BBCによると、過去10年で5人目のチームプリンシパルとして今年1月9日にアルファロメオから移籍してきたバスールは就任後初の記者会見に応じ、「トップチームである以上、勝ち取ること以外の目標はあり得ないと思う」と語った。

「『2位でいいや』ではシーズンを始められない。それは野心に欠ける。我々には素晴らしい仕事をするために必要な全ての要素が揃っていると思う。目標は間違いなく、タイトルの獲得でなければならない」

バスールとは対照的にビノットは、チャンピオンシップに勝つためには改善が必要だと繰り返し訴え続ける消極的、あるいは慎重なスタンスを崩さなかった。

昨年のフェラーリはグリッド最速のマシンを作り上げ力強いスタートを切ったものの、戦略やドライバーのミス、エンジンの信頼性不足、そして車体開発の早期終了などの要因によってシーズンを経る事に競争力を失っていき、最終的には大差でレッドブル破れ2位に甘んじた。
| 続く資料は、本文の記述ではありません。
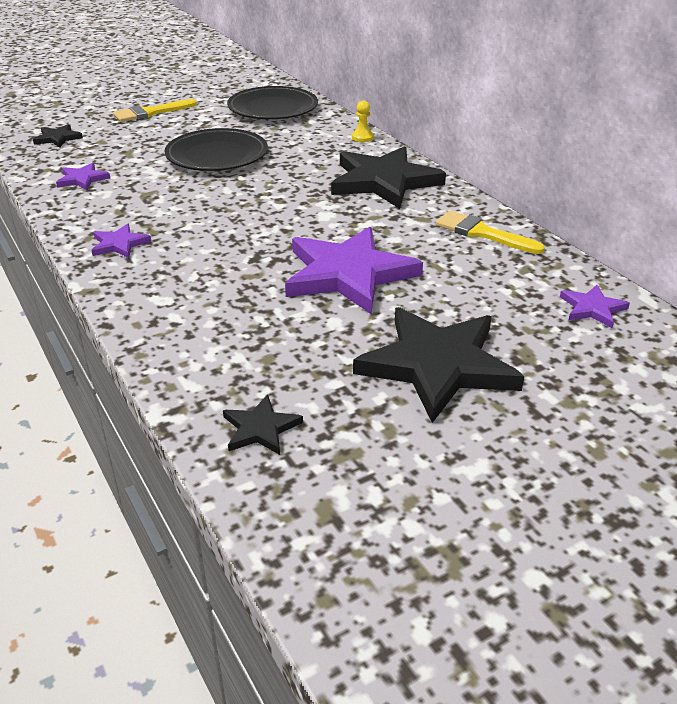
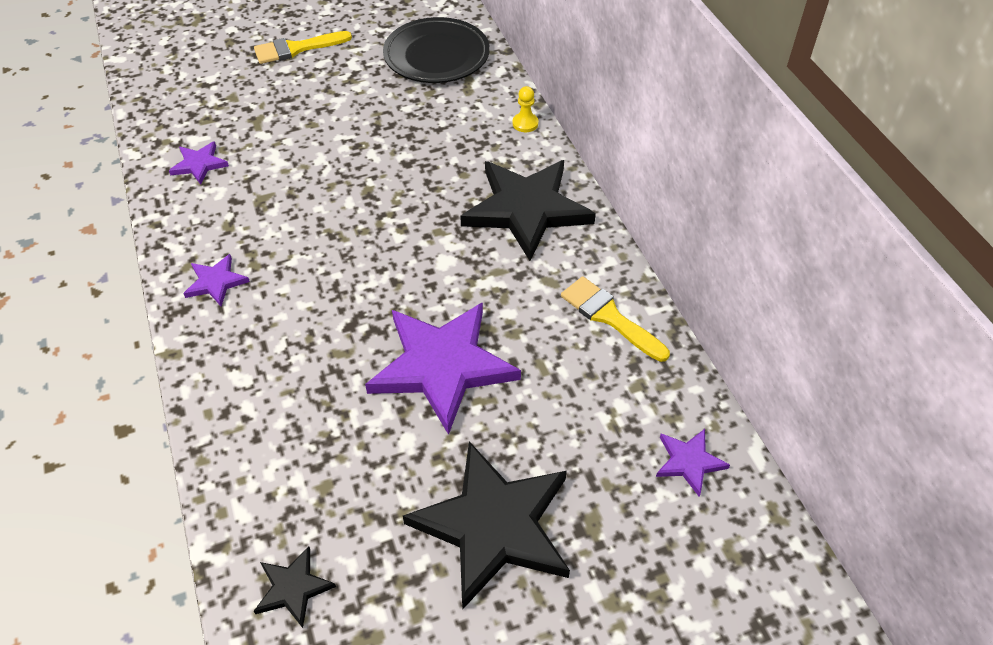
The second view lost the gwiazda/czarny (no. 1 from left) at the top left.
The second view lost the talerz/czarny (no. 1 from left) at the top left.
特に批判が集中したのは戦略ミスだが、バスールは改善が必要だと認めつつも「昨年のミスの一つひとつに何があったのか、それが決断の問題なのか、組織の問題なのか、コミュニケーションの問題なのか、正確に理解しようとしている」と述べ、まずは問題を特定する事が先決だと指摘した。

また、戦略に関しては特定の人物が問題であることは稀で、「コミュニケーションや関わる人の数が最大の問題である事がしばしばだ」と付け加えた。

就任してわずか2週間で組織体制を変更したり、長年に渡ってそのチームに根付いている文化を変えようとしたりするのは懸命な指揮官とは言い難い。

昨年のフェラーリ「F1-75」は信頼性不足が仇となり、7月以降はエンジン出力を抑えての運用を余儀なくされた。そんな背景もあり、信頼性の向上によって今季型のエンジンは30馬力の向上を達成しているとの複数の報道が出ているが、バスールは「単なる冗談」だと一蹴した。

そして「我々は幾つかのステップアップを果たしたが、それは信頼性に関わる問題に関してだ」と付け加えた。

なおシャルル・ルクレールとカルロス・サインツのどちらをナンバー1ドライバーとするかについては、まずは対等な立場でシーズンをスタートさせ、その必要が生じた場合に「行動を起こす」と説明した。

コードネーム675の名前で開発が進められている2023年型マシンの名称が明らかにされる事はなかったが、2月14日のバレンタインデーで公開されるのは実車となる見通しで、翌日にはフィルミングデーを利用したシェイクダウンが行われる。